The team in question is the Bengals, who are clinging to faint playoff hopes. And the proclamation was delivered this week by tackle Willie Anderson, who took a look around the locker room and concluded there is no way the Bengals should be 8-7 heading into the 1 p.m. game tomorrow against the Steelers in Paul Brown Stadium.

No way they should be on the verge of joining the Steelers as a non-playoff team in 2006, not after what happened last season.

"We have grossly underachieved," Anderson said. "The main thing is to go 9-7 and learn to grow. Whether it means new players, new whatever, we have to find some answers to some problems. The first thing we have to do is beat Pittsburgh. Then we'll feel better about ourselves. If we don't do that, we have an even bigger problem."

Of course, if Anderson considers the Bengals a bunch of underachievers, what must he think of the Steelers?

Like the Bengals, they were 11-5 last season, too. But they went on to win the Super Bowl and had 19 of their 22 starters returning, as well as the entire coaching staff.

Heading to the scene of where they ended the Bengals' 2005 season, the Steelers are 7-8 and trying to conjure enough incentive to finish the season at .500. They have been reduced to looking back and playing Bill Cowher's dreaded "what-if" game, haunted by turnovers that cost them victories against the Bengals, Atlanta and Oakland yet tortured by two lopsided defeats to the Baltimore Ravens.

Did they underachieve?

"I'm not going to say we didn't underachieve, but we had to overcome so much," receiver Hines Ward said.
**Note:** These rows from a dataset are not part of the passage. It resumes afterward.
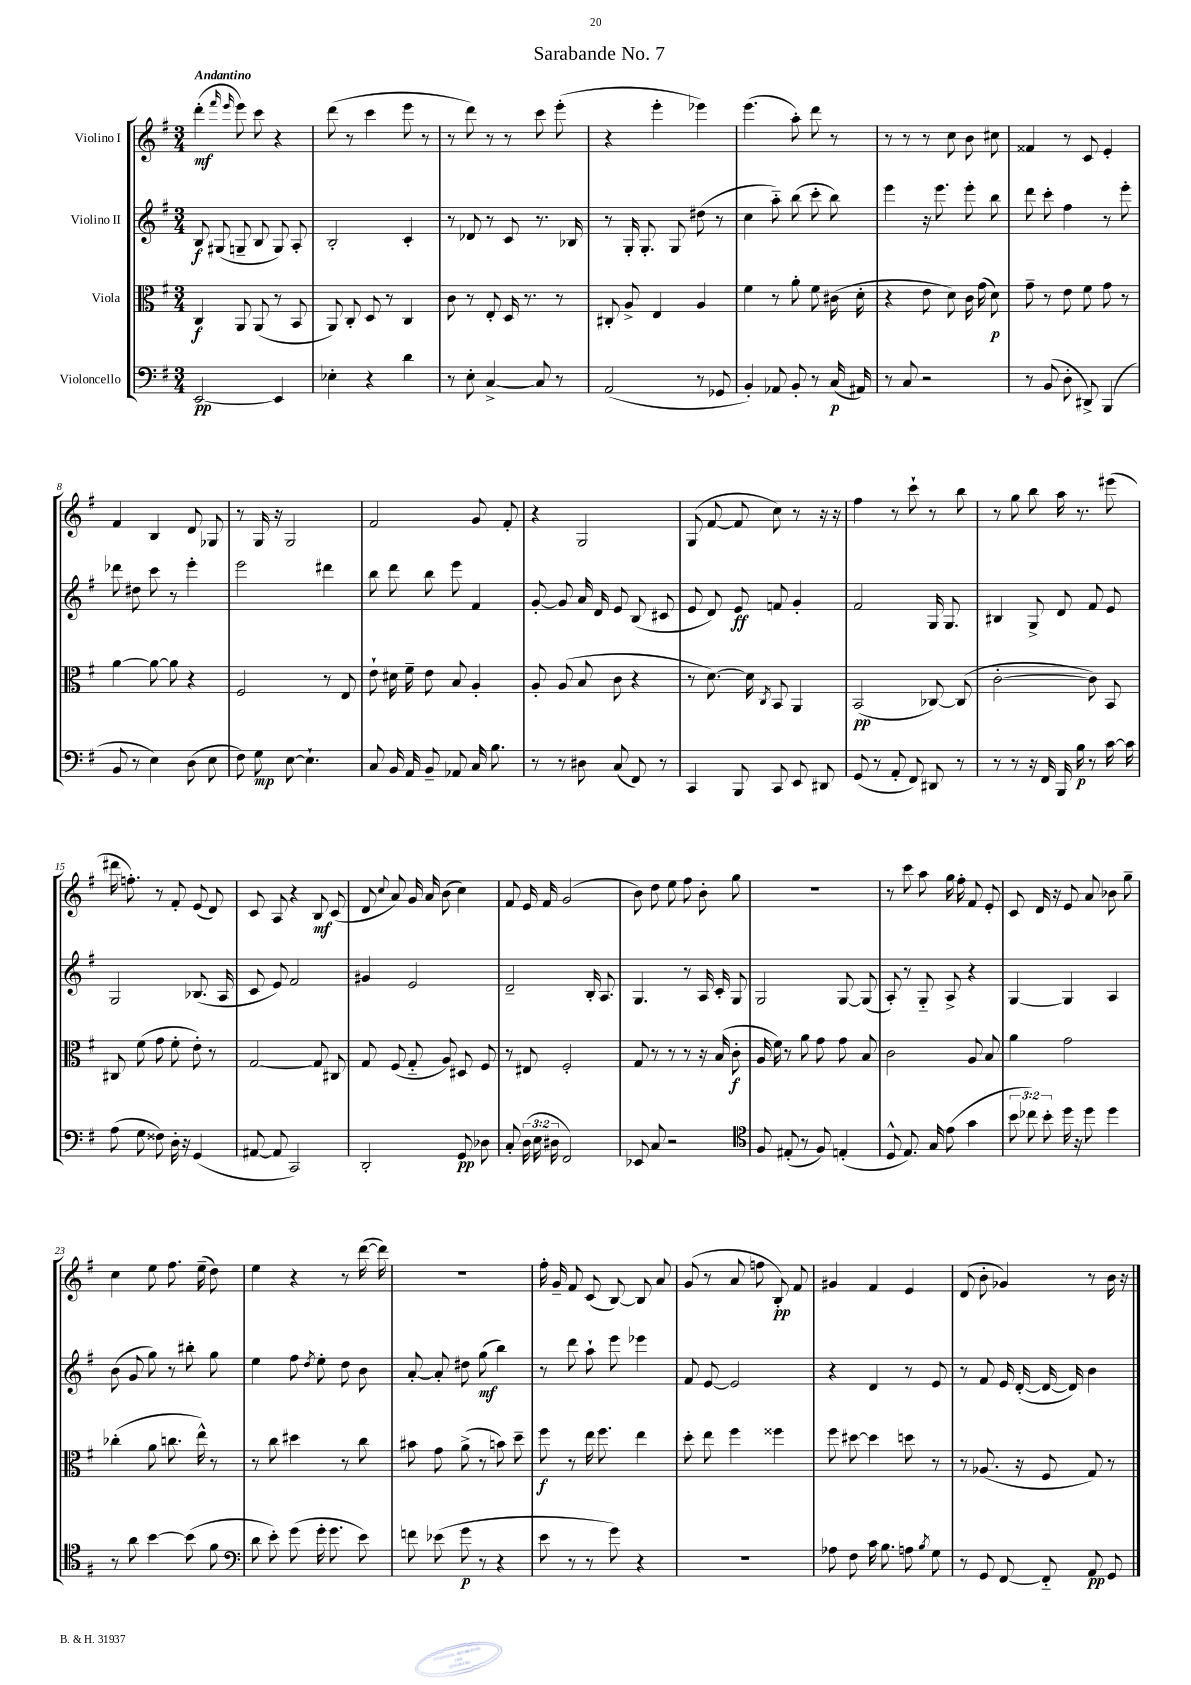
\header { title = "Sarabande No. 7" }
<<
\new StaffGroup <<
\new Staff = "s0" \with { instrumentName = "Violino I" } {
    \clef treble \key g \major \numericTimeSignature \time 3/4 \tempo "Andantino"
    \autoBeamOff d'''4-.\mf( \grace { fis'''16 e'''16 } e'''8) c'''8 r4 |
    d'''8( r8 c'''4 e'''8 r8 |
    r8 d'''8) r8 r8 c'''8 e'''8-.( |
    r4 e'''4-. ees'''4) |
    e'''4.( a''8-.) d'''8 r8 |
    r8 r8 r8 c''8 b'8 cis''8 |
    fisis'4 r8 c'8 e'4-. |
    fis'4 b4 d'8 ges8 |
    r8 g16 r16 g2 |
    fis'2 g'8 fis'8-. |
    r4 g2 |
    g8( fis'8~ fis'8 c''8) r8 r16 r16 |
    fis''4 r8 c'''8-! r8 b''8 |
    r8 g''8 b''8 a''16 r8. eis'''8( |
    dis'''16 f''8.-.) r8 fis'8-. e'8( d'8) |
    c'8 a8 r4 b8\mf c'8( |
    d'8 \appoggiatura { c''8 } a'8) g'16 a'16 b'8( c''4) |
    fis'8 e'16 fis'16 g'2( |
    b'8) d''8 e''8 fis''8 b'8-. g''8 |
    R2. |
    r8 c'''8 a''8 g''16 fis''16-. fis'8 e'8-. |
    c'8 d'16 r16 e'8 a'8 bes'8 g''8-- |
    c''4 e''8 fis''8. e''16--( d''8) |
    e''4 r4 r8 d'''16~( d'''16) |
    R2. |
    fis''16-. g'16-- fis'8 c'8( b8~) b8 a'8 |
    g'8( r8 a'8 f''8 b8-.\pp) fis'8 |
    gis'4 fis'4 e'4 |
    d'8( b'8-. ges'4) r8 b'16 r16 \bar "|." |
}
\new Staff = "s1" \with { instrumentName = "Violino II" } {
    \clef treble \key g \major \numericTimeSignature \time 3/4
    \autoBeamOff b8\f gis8( g8-- b8 g8) a8-. |
    b2-. c'4-. |
    r8 des'8 r8 c'8 r8. bes16 |
    r8 g16-. g8.-. g8 dis''8( r8 |
    c''4 a''8-_) b''8( c'''8-. b''8) |
    e'''4 r16 e'''8. e'''8-. b''8 |
    d'''8 c'''8-. fis''4 r8 e'''8-. |
    des'''8 dis''8 c'''8 r8 e'''4-. |
    e'''2 dis'''4 |
    b''8 d'''8 b''8 e'''8 fis'4 |
    g'8~-. g'8 a'16 d'16 e'8 b8( cis'8 |
    e'8 d'8) e'8\ff f'8 g'4-. |
    fis'2 g16 g8. |
    bis4 g8-> d'8 fis'8 e'8 |
    g2 bes8.( a16 |
    c'8 e'8) fis'2 |
    gis'4 e'2 |
    d'2-- b16-. a8. |
    g4. r8 a16 c'16-. g8 |
    g2 g8~ g8( |
    a8-.) r8 g8-_ a8-> r4 |
    g4~ g4 a4 |
    b'8( g'8 g''8) r8 bis''8-. g''8 |
    e''4 fis''8 \acciaccatura { d''8 } e''8-. d''8 b'8 |
    a'8~-. a'8-. dis''8 g''8\mf( b''4) |
    r8 d'''8 a''8-! e'''8 ees'''4 |
    fis'8 e'8~ e'2 |
    r4 d'4 r8 e'8 |
    r8 fis'8 e'16 d'16~-.( d'16~ d'16) b'4 \bar "|." |
}
\new Staff = "s2" \with { instrumentName = "Viola" } {
    \clef alto \key g \major \numericTimeSignature \time 3/4
    \autoBeamOff c4\f a,8 a,8( r8 b,8 |
    a,8) c8-. d8 r8 c4 |
    c'8 r8 e8-. d16 r8. r8 |
    cis8-. a8-> e4 a4 |
    fis'4 r8 a'8-. fis'8 cis'16( d'16-. |
    r4 e'8 d'8) c'16 g'16( d'8\p) |
    g'8-- r8 e'8 fis'8 g'8 r8 |
    a'4~ a'8~ a'8 r4 |
    fis2 r8 e8 |
    e'8-! dis'16 fis'16-- e'8 b8 a4-. |
    a8-. a8( b8 c'8 r4 |
    r8 d'8.~) d'16 \acciaccatura { c8 } b,8 a,4 |
    b,2\pp( ces8~) ces8( |
    c'2~-. c'8) b,8 |
    cis8 fis'8( g'8 fis'8-. e'8-.) r8 |
    g2~ g8 cis8 |
    g8 fis8( g8-_ a8) dis8 fis8 |
    r8 eis8 fis2-. |
    g8 r8 r8 r8 r16 b16( c'8-.\f |
    a16 fis'16) r8 a'8 g'8 g'8 b8 |
    c'2 a8 b8 |
    a'4 g'2 |
    ces''4-.( a'8 c''8. e''16-^) r8 |
    r8 c''8 dis''4 r8 c''8 |
    bis'8 g'8 a'8->( r8 b'8) d''8-- |
    fis''8\f r8 e''16 fis''8. e''4 |
    d''8-. e''8 fis''4 fisis''4 |
    fis''8 dis''8~ dis''4 d''8 r8 |
    r8 aes8.( r16 fis8 g8) r8 \bar "|." |
}
\new Staff = "s3" \with { instrumentName = "Violoncello" } {
    \clef bass \key g \major \numericTimeSignature \time 3/4 \override Staff.TupletNumber.text = #tuplet-number::calc-fraction-text
    \autoBeamOff e,2~\pp e,4 |
    ees4-. r4 d'4 |
    r8 e8-. c4~-> c8 r8 |
    a,2( r8 ges,8 |
    b,4-.) aes,8 b,8-. r8 c16\p( ais,16) |
    r8 c8 r2 |
    r8 b,8( d8-. dis,8->) b,,4( |
    b,8 r8 e4) d8( e8 |
    fis8) g8\mp e8~ e4.-! |
    c8 b,16 a,16 b,8-- aes,8 c16 b8. |
    r8 r8 dis8 c8( fis,8) r8 |
    c,4 b,,8 c,8 e,8 dis,8 |
    g,8( r8 a,8-. fis,8) dis,8 r8 |
    r8 r8 r16 fis,16 b,,16 b16\p r8 c'16~ c'16 |
    a8( g8 fisis8) d16-. r16 g,4( |
    ais,8~ ais,8 c,2) |
    d,2-. g,8\pp des8 |
    c8-. \tuplet 3/2 { d16( e16 dis16 } fis,2) |
    ees,8 c8 r2 |
    \clef tenor fis8 eis8-.( r8 fis8) e4-.( |
    d8-^ e8.) g16 e'8( g'4 |
    \tuplet 3/2 { b'8 ces''8) b'8-. } d''16 r16 d''8 d''4 |
    r8 a'8 b'4~ b'8( fis'8 |
    \clef bass d'8 e'8-.) g'8( g'16-. g'8. e'8) |
    f'8 ees'8( g'8\p r8 r4 |
    e'8 r8 r8 g'8) r4 |
    R2. |
    aes8 fis8 c'16 b8. a8 \acciaccatura { b8 } g8 |
    r8 g,8 fis,8~ fis,8-_ a,8\pp g,8 \bar "|." |
}
>>
>>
"Of course, we're unhappy with the way things unfolded or have gone with the players we have in here," defensive end Brett Keisel said. "You don't want to be where you're at."
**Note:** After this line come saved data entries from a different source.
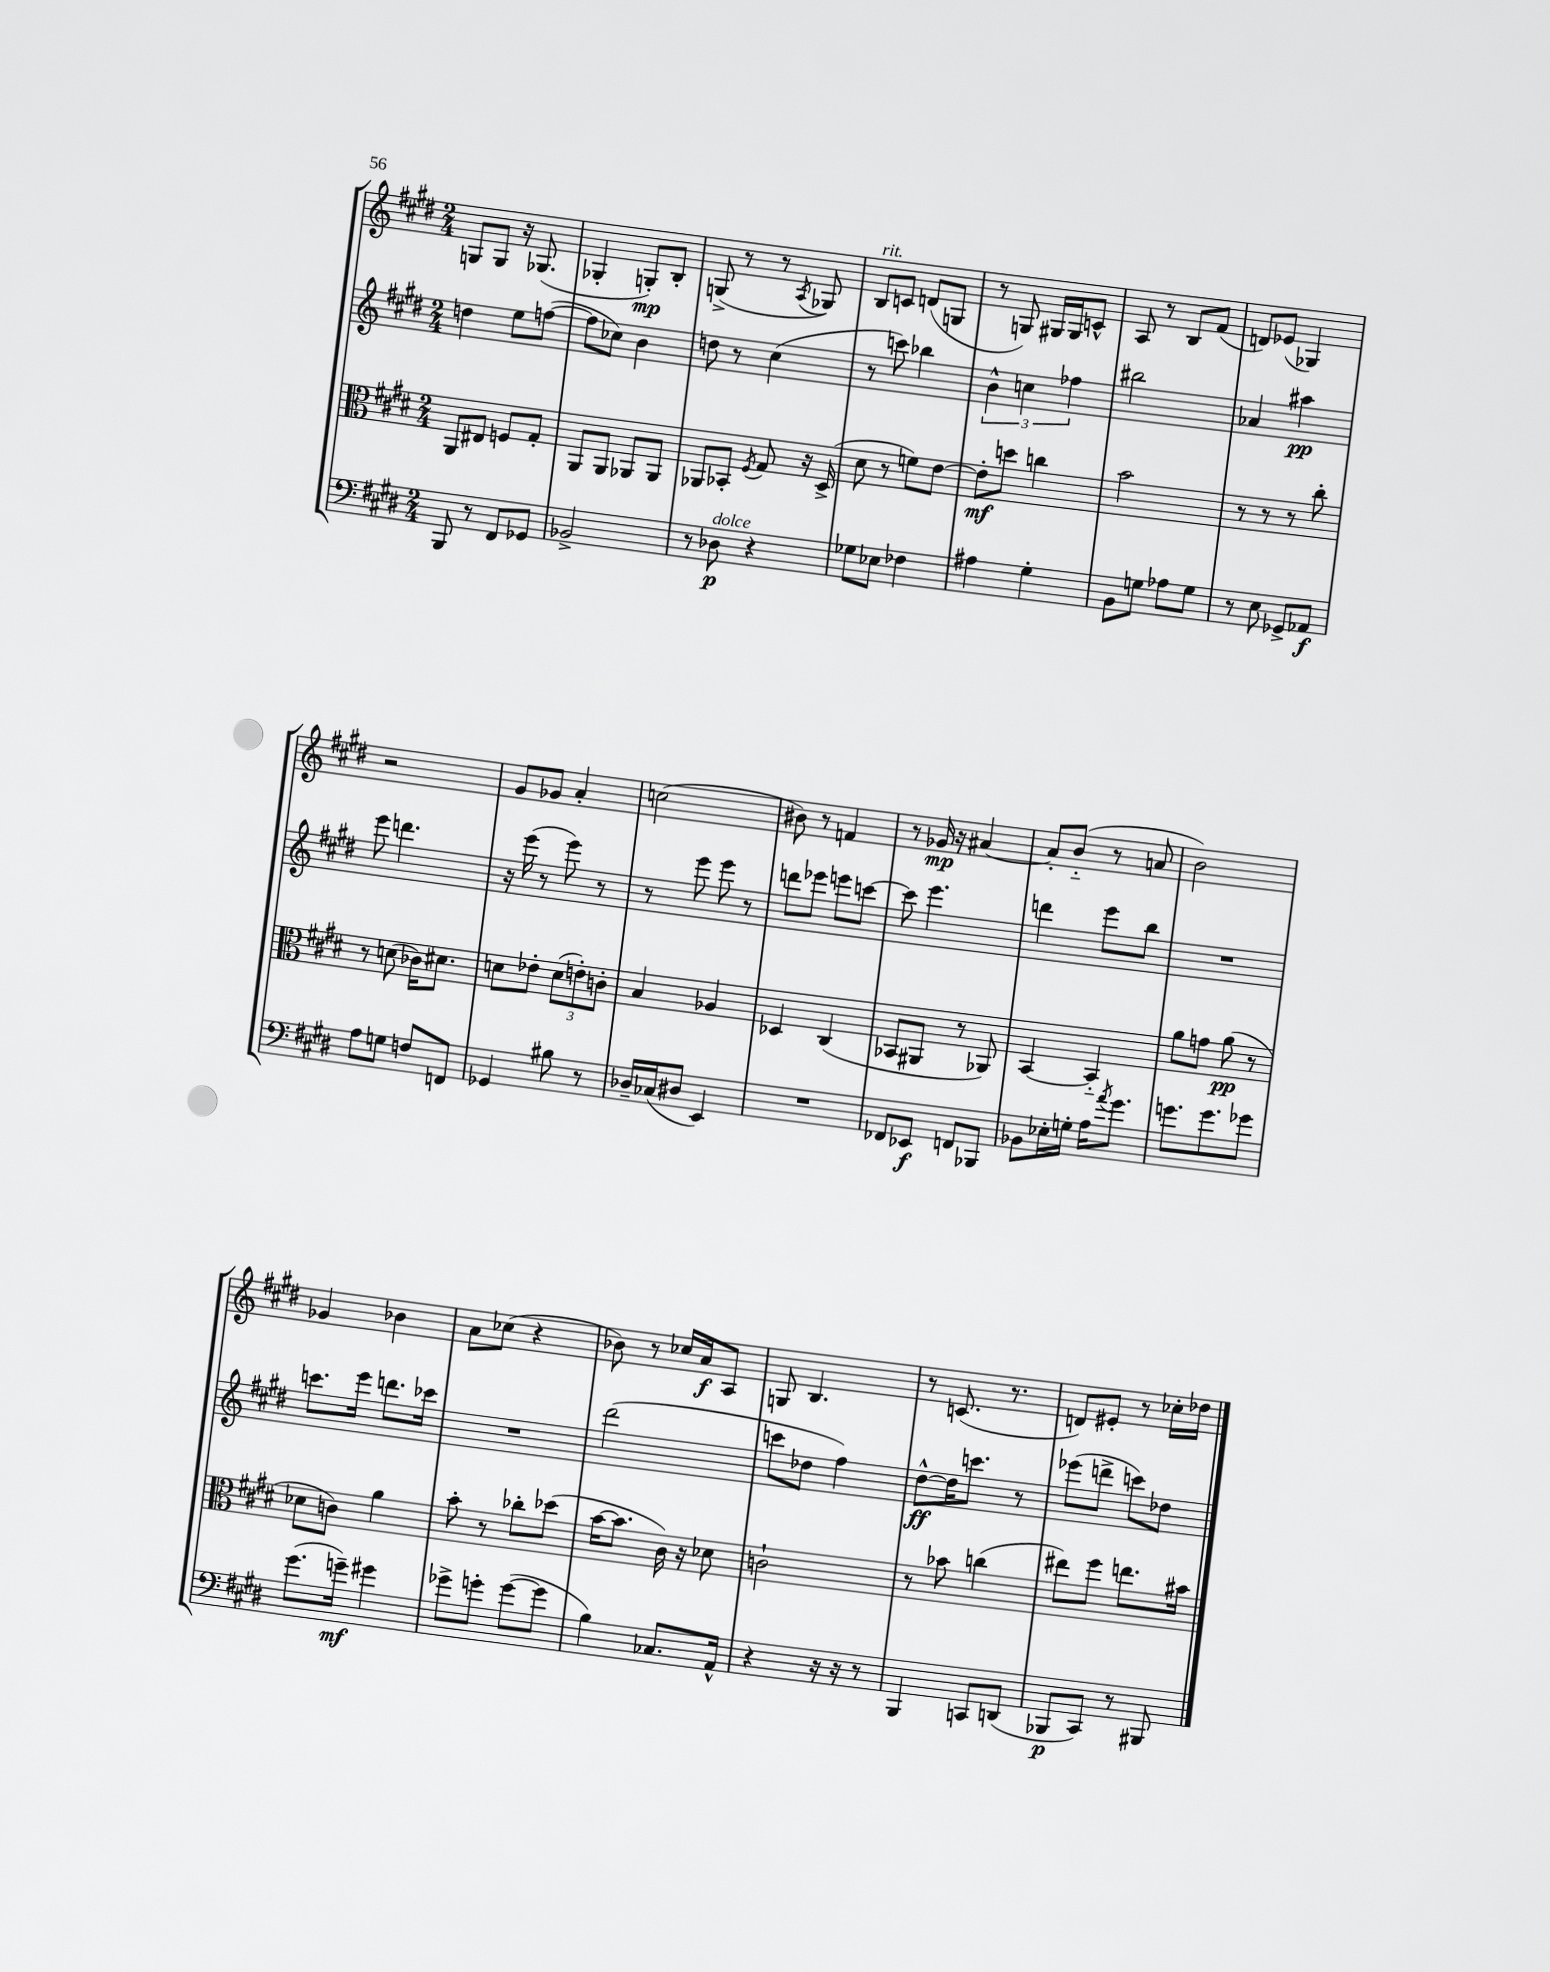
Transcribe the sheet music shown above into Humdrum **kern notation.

**kern	**kern	**kern	**kern
*staff4	*staff3	*staff2	*staff1
*clefF4	*clefC3	*clefG2	*clefG2
*k[f#c#g#d#]	*k[f#c#g#d#]	*k[f#c#g#d#]	*k[f#c#g#d#]
*M2/4	*M2/4	*M2/4	*M2/4
8BBB	8AA	4dd	8G
8r	8E#	.	8G
8FF#	8F	8ee	16r
.	.	.	(8.G-
8GG-	8G#'	([8ff	.
=	=	=	=
2BB-^	8AA	8ff]	4G-'
.	8AA	8cc-)	.
.	8AA-	4b	8G')
.	8AA-	.	8B'
=	=	=	=
8r	8AA-	8dd	(8G^
8D-	8BB-'	8r	8r
.	8qF#	.	.
4r	8G#	(4cc#	8r
.	.	.	8qA
.	16r	.	8G-)
.	(16D#^	.	.
=	=	=	=
8G-	8d#	8r	8B
8E-	8r	8ccc)	8c
4F-	8f)	4bb-	(8d
.	[8e	.	8G
=	=	=	=
4A#	8e']	6b^^	8r
.	8dd	.	8G)
.	.	6cc	.
4G#'	4cc	.	16G#
.	.	.	16G#
.	.	6ff-	.
.	.	.	8c^^
=	=	=	=
8BB	2b	2bb#	8A
8G	.	.	8r
8A-	.	.	8B
8G	.	.	(8f#
=	=	=	=
8r	8r	4a-	8d)
8E	8r	.	(8e-
8GG-^	8r	4aa#	4G-)
8AA-	8cc#'	.	.
=	=	=	=
8A	8r	8eee	2r
8G	(8d	4.ddd	.
8F	16c-)	.	.
.	8.d#	.	.
8FF	.	.	.
=	=	=	=
4GG-	8d	16r	8g#
.	.	(16eee	.
.	8e-'	8r	8g-
8B#	(12d	8eee)	4a'
.	12e')	.	.
8r	.	8r	.
.	12c'	.	.
=	=	=	=
16D-~	4B	8r	(2cc
(16C-	.	.	.
8D#	.	8eee	.
4EE)	4A-	8eee	.
.	.	8r	.
=	=	=	=
2r	4D-	8ddd	8b#)
.	.	8eee-	8r
.	(4C#	8eee	4f
.	.	[8ccc	.
=	=	=	=
8FF-	8BB-	8ccc]	8r
8EE-	8AA#	4.eee	16g-
.	.	.	16r
8FF	8r	.	[4a#
8BBB-	8AA-)	.	.
=	=	=	=
8BB-	[4BB	4ddd	8a#']
16E-'	.	.	(8b'~
16G'	.	.	.
16A	4BB'~]	8eee	8r
8qa	.	.	.
8.g#	.	.	.
.	.	8bb	8a
=	=	=	=
8.g	8a	2r	2b)
.	8g	.	.
8.g	.	.	.
.	(8a	.	.
8g-	8r	.	.
=	=	=	=
(8.g#	8d-	8.ccc	4g-
.	8c)	.	.
16g~)	.	16eee	.
4g#	4a	8.ddd	4b-
.	.	16ccc-	.
=	=	=	=
8g-^	8b'	2r	8a
8g'	8r	.	(8cc-
([8g	8cc-'	.	4r
8g]	(8dd-	.	.
=	=	=	=
4B)	[16b	(2ddd#	8b-)
.	8.b]	.	.
.	.	.	8r
8.C-	16c#)	.	16cc-
.	16r	.	16a
.	8d-	.	8A
16AA^^	.	.	.
=	=	=	=
4r	2c`	8ccc	8G
.	.	8dd-	4.B
16r	.	4ff#)	.
16r	.	.	.
8r	.	.	.
=	=	=	=
4BBB	8r	[8dd#^^	8r
.	8b-	16dd#]	(8.c
.	.	8.ccc	.
8CC	(4cc	.	.
.	.	.	8.r
(8DD	.	8r	.
=	=	=	=
8BBB-	8ee#)	(8eee-	8d)
8CC#)	8ff#	8ddd^	8e#'
8r	8.ee	8ccc)	8r
8BBB#	.	8dd-	16cc-'
.	16b#	.	16dd-
==	==	==	==
*-	*-	*-	*-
"I think our expectations were high, and we didn't achieve them," Pro Bowl guard Alan Faneca said. "Our expectations were high from last year. We overachieved last year. We overcame what we didn't overcome this year and played as a team. If you want to say anything, we were overachievers last year."

OK, not exactly the same missile issued by Anderson. But, underscoring their sentiments are the facts:

Not many Steelers players performed to the level of last season, statistically or otherwise. That certainly was not the case with quarterback Ben Roethlisberger, who has ranked near the bottom of the league's passer ratings after hovering near the top in 2005. Interceptions (22) and sacks (45) have plagued him nearly as much as his physical setbacks, though it is difficult for anyone except Roethlisberger to quantify the impact his June 12 motorcycle accident had on his performance.

And it certainly was not the case with linebacker Joey Porter, who is not the dominant pass-rusher he was at the end of last season; or even Ike Taylor, who went from being the team's top cover cornerback in 2005 to a player who hasn't started the past five games because of poor play.

About the only player who raised his level from last season was running back Willie Parker, who has a career-high 1,360 yards rushing and 14 touchdowns and was named to the Pro Bowl.

"We just had so much stuff that happened," Ward said. "You take our quarterback, what he's been through the whole year, no quarterback has been through that. I know Carson [Palmer] had the knee injury, but almost losing your life, the appendectomy; Troy [Polamalu] missed a couple games, Casey [Hampton] missed one game, Joey missed two, I missed a couple. Those are all our key starters, and you have to deal with that.

"That's kind of hard. Your team is like going up and down, up and down, trying to handle a lot of adversity. What we did, the Super Bowl champ, to come back and not make playoffs at all, through all what we had to overcome, I don't know you can say we were underachievers."